Bitcoin Market Upheaval Continues
Bitcoin is now facing its fifth month of declining prices, but there hasn’t been any concrete indication of a prolonged downturn that would suggest a strong buying interest. Meanwhile, data from large holders—or whales—indicates ongoing selling pressure. If demand doesn’t rise to meet the supply, we might see more significant sell-offs.
Short-term traders should be particularly alert to various warning signs this February. Here are some crucial factors to keep in mind.
The whale inflow ratio looks at the percentage of Bitcoin inflows from the top ten largest trades compared to total inflows into exchanges. A higher ratio means there could be greater selling pressure from these major players.
Interestingly, Bitcoin’s dip below $70,000 in February coincided with this ratio hitting the highest point in over two years, based on data from CryptoQuant.

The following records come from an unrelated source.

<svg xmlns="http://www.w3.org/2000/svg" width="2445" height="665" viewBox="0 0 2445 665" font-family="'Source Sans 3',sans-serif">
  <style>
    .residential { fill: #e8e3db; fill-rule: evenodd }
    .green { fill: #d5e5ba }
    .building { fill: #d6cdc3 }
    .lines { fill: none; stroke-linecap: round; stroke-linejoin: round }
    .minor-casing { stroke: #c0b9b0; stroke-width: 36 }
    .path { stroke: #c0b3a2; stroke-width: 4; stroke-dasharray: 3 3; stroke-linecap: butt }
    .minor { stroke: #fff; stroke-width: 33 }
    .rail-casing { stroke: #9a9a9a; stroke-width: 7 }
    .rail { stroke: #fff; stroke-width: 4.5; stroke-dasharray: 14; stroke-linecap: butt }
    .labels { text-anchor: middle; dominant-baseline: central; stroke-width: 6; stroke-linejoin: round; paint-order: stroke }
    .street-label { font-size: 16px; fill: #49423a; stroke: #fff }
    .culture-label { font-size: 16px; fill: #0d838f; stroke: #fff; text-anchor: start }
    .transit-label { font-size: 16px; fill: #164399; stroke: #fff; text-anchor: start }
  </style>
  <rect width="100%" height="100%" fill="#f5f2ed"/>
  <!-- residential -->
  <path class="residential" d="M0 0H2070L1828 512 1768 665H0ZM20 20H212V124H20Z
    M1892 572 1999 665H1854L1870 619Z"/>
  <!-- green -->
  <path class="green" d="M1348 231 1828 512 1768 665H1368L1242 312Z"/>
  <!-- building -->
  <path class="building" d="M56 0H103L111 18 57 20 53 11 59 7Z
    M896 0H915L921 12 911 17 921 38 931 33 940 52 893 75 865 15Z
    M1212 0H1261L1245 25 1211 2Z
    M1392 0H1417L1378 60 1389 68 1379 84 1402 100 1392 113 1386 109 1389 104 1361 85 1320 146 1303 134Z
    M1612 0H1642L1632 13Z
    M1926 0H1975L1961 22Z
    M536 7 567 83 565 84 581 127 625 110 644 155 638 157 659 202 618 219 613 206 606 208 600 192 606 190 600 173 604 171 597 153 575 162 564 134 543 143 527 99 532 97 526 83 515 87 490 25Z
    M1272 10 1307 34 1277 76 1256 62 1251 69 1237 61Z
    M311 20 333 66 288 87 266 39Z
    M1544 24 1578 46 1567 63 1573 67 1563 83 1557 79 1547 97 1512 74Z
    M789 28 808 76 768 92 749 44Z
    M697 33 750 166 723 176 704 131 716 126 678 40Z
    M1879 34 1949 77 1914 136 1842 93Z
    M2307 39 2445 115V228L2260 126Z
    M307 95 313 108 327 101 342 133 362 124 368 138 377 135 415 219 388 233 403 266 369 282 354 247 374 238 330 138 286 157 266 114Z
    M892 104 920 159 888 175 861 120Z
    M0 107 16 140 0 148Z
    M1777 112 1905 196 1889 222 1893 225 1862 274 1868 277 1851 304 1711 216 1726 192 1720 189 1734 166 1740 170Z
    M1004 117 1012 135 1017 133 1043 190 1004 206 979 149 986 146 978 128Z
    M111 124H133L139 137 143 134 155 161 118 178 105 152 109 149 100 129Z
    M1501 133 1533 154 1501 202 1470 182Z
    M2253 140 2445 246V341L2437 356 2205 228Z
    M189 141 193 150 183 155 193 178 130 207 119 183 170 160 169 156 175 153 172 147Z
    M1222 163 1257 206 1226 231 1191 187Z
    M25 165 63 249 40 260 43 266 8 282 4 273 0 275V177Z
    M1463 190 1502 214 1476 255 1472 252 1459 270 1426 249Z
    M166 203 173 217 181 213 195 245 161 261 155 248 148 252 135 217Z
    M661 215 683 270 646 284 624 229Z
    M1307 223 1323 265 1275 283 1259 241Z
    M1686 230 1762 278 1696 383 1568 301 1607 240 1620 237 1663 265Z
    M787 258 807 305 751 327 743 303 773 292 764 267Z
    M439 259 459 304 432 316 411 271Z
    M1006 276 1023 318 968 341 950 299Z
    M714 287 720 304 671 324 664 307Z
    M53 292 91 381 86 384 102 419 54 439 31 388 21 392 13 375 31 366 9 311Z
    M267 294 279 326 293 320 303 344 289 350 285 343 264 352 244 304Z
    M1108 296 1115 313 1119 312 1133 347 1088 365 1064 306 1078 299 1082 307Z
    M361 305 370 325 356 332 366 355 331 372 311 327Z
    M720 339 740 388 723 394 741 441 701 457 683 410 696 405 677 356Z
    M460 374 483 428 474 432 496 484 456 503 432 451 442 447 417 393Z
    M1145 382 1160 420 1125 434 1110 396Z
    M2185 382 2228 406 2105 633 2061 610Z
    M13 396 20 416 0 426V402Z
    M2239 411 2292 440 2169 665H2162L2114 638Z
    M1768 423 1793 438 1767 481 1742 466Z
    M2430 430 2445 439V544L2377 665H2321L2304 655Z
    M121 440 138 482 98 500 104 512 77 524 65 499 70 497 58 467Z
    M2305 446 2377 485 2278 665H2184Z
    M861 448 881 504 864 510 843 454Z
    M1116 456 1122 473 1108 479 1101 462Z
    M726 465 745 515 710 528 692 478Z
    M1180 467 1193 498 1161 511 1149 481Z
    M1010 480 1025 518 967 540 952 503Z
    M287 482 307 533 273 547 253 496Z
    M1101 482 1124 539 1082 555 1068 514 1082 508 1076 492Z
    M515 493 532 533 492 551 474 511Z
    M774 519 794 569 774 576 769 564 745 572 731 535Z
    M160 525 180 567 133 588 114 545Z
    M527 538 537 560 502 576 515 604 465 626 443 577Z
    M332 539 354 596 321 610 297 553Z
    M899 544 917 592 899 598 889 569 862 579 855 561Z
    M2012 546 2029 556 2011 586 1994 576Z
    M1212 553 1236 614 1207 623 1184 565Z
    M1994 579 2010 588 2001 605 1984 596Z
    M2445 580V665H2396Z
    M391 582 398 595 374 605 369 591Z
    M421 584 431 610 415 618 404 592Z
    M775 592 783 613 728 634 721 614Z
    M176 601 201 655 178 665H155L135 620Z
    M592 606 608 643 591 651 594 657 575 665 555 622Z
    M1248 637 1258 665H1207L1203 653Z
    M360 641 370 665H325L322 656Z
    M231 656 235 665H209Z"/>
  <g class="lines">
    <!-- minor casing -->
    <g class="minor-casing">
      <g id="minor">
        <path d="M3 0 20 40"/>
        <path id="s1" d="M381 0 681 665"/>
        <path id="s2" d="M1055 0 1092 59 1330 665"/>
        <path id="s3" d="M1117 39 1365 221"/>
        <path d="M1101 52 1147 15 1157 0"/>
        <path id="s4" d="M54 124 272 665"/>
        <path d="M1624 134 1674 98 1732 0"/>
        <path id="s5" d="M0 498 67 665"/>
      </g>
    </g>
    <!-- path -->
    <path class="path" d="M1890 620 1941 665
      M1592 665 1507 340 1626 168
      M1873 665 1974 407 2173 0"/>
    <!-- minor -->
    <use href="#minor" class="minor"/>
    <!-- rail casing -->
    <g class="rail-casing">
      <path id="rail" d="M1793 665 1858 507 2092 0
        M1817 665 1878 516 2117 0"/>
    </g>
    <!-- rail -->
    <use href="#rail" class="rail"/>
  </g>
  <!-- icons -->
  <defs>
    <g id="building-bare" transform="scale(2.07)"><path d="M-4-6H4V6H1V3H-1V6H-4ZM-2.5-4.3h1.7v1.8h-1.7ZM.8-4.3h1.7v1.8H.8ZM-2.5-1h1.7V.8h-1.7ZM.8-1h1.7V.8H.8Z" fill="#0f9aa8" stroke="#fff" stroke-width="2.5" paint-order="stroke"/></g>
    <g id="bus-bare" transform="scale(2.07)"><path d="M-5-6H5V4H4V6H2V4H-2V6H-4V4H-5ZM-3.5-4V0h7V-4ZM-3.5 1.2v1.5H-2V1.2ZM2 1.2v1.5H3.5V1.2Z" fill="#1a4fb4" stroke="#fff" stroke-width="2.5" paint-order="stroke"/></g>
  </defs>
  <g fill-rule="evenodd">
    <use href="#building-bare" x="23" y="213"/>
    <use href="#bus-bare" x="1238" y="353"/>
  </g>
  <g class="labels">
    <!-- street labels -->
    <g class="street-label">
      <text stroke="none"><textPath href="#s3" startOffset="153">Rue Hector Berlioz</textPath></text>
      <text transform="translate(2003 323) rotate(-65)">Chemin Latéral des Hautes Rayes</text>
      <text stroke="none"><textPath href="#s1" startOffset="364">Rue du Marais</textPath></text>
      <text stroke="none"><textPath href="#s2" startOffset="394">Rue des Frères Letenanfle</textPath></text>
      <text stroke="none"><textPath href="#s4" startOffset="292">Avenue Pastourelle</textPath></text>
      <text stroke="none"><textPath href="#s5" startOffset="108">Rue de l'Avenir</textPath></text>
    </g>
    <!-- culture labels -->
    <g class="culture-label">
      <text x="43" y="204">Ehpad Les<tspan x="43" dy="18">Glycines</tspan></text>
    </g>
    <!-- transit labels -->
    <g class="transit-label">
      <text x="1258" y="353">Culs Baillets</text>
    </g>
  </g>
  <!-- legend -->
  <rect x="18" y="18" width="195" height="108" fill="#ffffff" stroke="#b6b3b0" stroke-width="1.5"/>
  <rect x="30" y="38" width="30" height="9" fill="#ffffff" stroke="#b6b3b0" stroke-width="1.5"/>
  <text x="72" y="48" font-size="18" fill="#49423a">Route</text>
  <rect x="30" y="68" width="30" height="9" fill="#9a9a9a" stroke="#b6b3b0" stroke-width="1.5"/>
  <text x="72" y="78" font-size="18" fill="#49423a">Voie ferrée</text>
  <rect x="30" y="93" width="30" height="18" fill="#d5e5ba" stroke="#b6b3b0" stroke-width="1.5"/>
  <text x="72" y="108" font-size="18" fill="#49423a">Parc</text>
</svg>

“This isn’t just a one-off situation. There have been multiple whale trades involving large quantities of Bitcoin that have been sent to exchanges. The ample liquidity on Binance is a factor, but the overall uncertain market is encouraging investors to reassess their strategies,” noted CryptoQuant analyst Dirkforst.
What’s driving this surge in inflow? A significant piece seems to link to Bitcoin transfers from a wallet identified by Arkham as belonging to Garrett Zinn.
Zinn, an entrepreneur from China and the former CEO of the now-closed BitForex exchange, gained notoriety for successfully shorting the market during last October’s downturn.
Data shows that this wallet has emptied over 10,000 BTC just since early February. Since last August, when Bitcoin was trading above $110,000, the address has sold off more than 67,000 BTC.
Lookonchain, an account devoted to tracking significant movements, reported that Zinn moved 5,000 BTC to Binance and sold them this February.
The big question now is whether he plans to keep offloading BTC to exchanges. Another concern looms about whether other whales might be adopting similar strategies.
Typically, large whale activities during a market rise can be absorbed by new demand, thereby avoiding steep declines. In those situations, coins end up with investors who are eager to buy at higher prices. However, substantial inflows during a bearish climate could set the stage for a fire sale.
This risk heightens as Bitcoin’s historical volatility hits its peak for the year, indicating that we could witness considerable price swings in the near future.
Historical volatility tracks the extent of Bitcoin’s price changes over a set timeframe. An increase in this measure suggests the potential for significant short-term fluctuations.